על שהאל הוא ללא שינוי י״גOn the Unchangeableness of God 13

א׳
1[60] Why then does Moses speak of feet and hands, goings in and goings out in connexion with the Uncreated, or of His arming to defend Himself against His enemies? For he describes Him as bearing a sword, and using as His weapons winds and death-dealing fire (thunderbolt and storm blast the poets call them, using different words, and say they are the weapons of the Cause). Why again does he speak of His jealousy, His wrath, His moods of anger, and the other emotions similar to them, which he describes in terms of human nature? But to those who ask these questions Moses answers thus:
ב׳
2[61] “Sirs, the lawgiver who aims at the best must have one end only before him—to benefit all whom his work reaches.
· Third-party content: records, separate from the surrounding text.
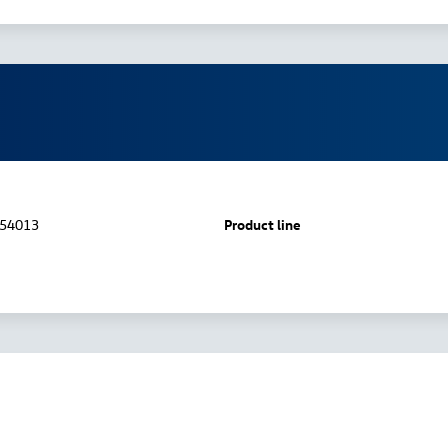
54013
Product line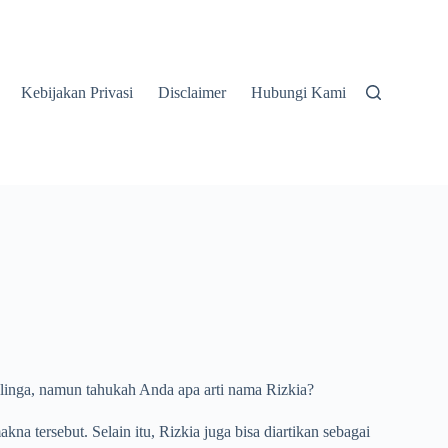
Kebijakan Privasi
Disclaimer
Hubungi Kami
elinga, namun tahukah Anda apa arti nama Rizkia?
kna tersebut. Selain itu, Rizkia juga bisa diartikan sebagai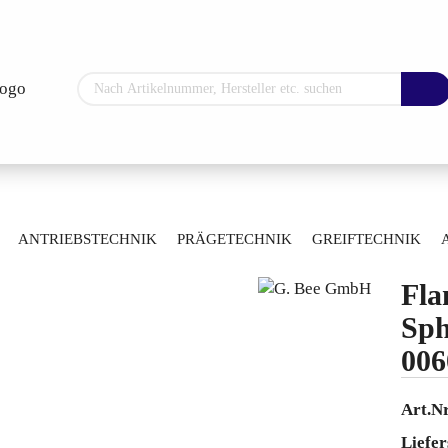
Sprache auswählen
Lieferland
»
»
»
hne
Manuelle Kugelhähne
Durchgangskugelhähne
ANTRIEBSTECHNIK
PRÄGETECHNIK
GREIFTECHNIK
»
ss
Flansch-Kugelhahn Sphäroguss 0060085115040
ARTIKELÜBERSICHT
Fla
Konto erstellen
Sph
Passwort vergess
006
Art.Nr
Liefer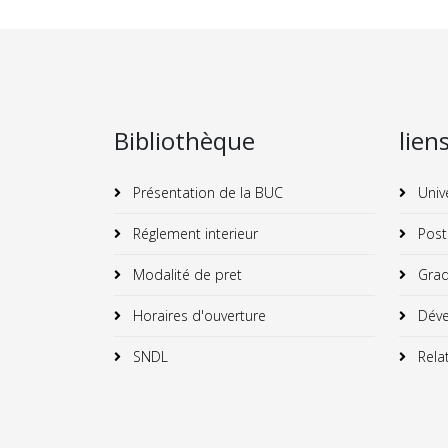
Bibliothèque
lien
Présentation de la BUC
Univ
Réglement interieur
Post
Modalité de pret
Grad
Horaires d'ouverture
Déve
SNDL
Relat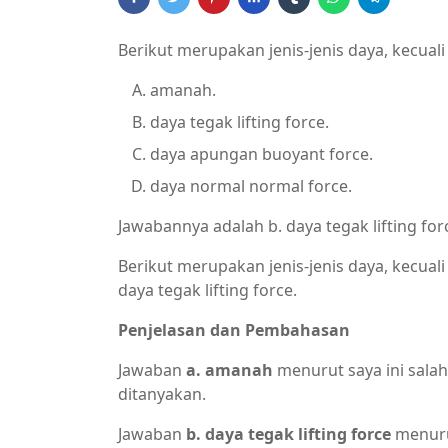
Berikut merupakan jenis-jenis daya, kecuali 
amanah.
daya tegak lifting force.
daya apungan buoyant force.
daya normal normal force.
Jawabannya adalah b. daya tegak lifting for
Berikut merupakan jenis-jenis daya, kecuali
daya tegak lifting force.
Penjelasan dan Pembahasan
Jawaban
a. amanah
menurut saya ini sala
ditanyakan.
Jawaban
b. daya tegak lifting force
menurut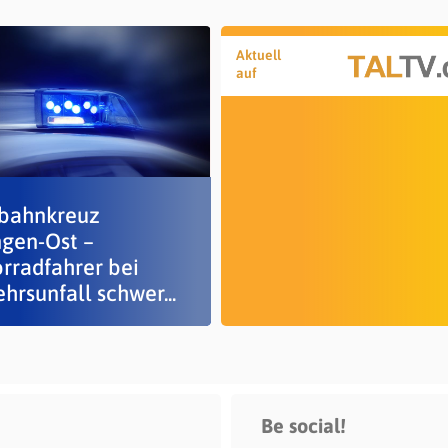
Aktuell
auf
bahnkreuz
ngen-Ost –
rradfahrer bei
hrsunfall schwer...
Be social!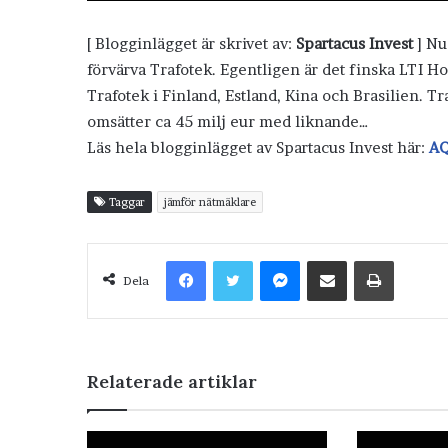
[ Blogginlägget är skrivet av:
Spartacus Invest
] Nu
förvärva Trafotek. Egentligen är det finska LTI
Trafotek i Finland, Estland, Kina och Brasilien. T
omsätter ca 45 milj eur med liknande…
Läs hela blogginlägget av Spartacus Invest här:
AQ
Taggar
jämför nätmäklare
Facebook
Twitter
Messenger
Dela via e-post
Skriv ut
Dela
Relaterade artiklar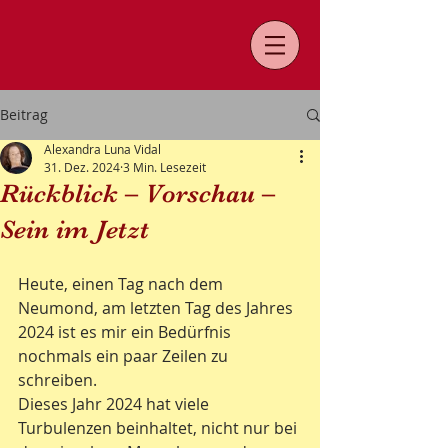
Beitrag
Alexandra Luna Vidal
31. Dez. 2024
3 Min. Lesezeit
Rückblick – Vorschau –
Sein im Jetzt
Heute, einen Tag nach dem 
Neumond, am letzten Tag des Jahres 
2024 ist es mir ein Bedürfnis 
nochmals ein paar Zeilen zu 
schreiben.
Dieses Jahr 2024 hat viele 
Turbulenzen beinhaltet, nicht nur bei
Those to whose lot has fallen a generously gifted nature and a training blameless throughout, and who thus find that their later course through life lies in a straight and even highway, have truth for their fellow-traveller, and being admitted by her into the infallible mysteries of the Existent do not overlay the conception of God with any of the attributes of created being.
ג׳
3[62] These find a moral most pertinent in the oracles of revelation, that “God is not as a man” nor yet is He as the heaven or the universe. These last are forms of a particular kind which present themselves to our senses. But He is not apprehensible even by the mind, save in the fact that He is. For it is His existence which we apprehend, and of what lies outside that existence nothing.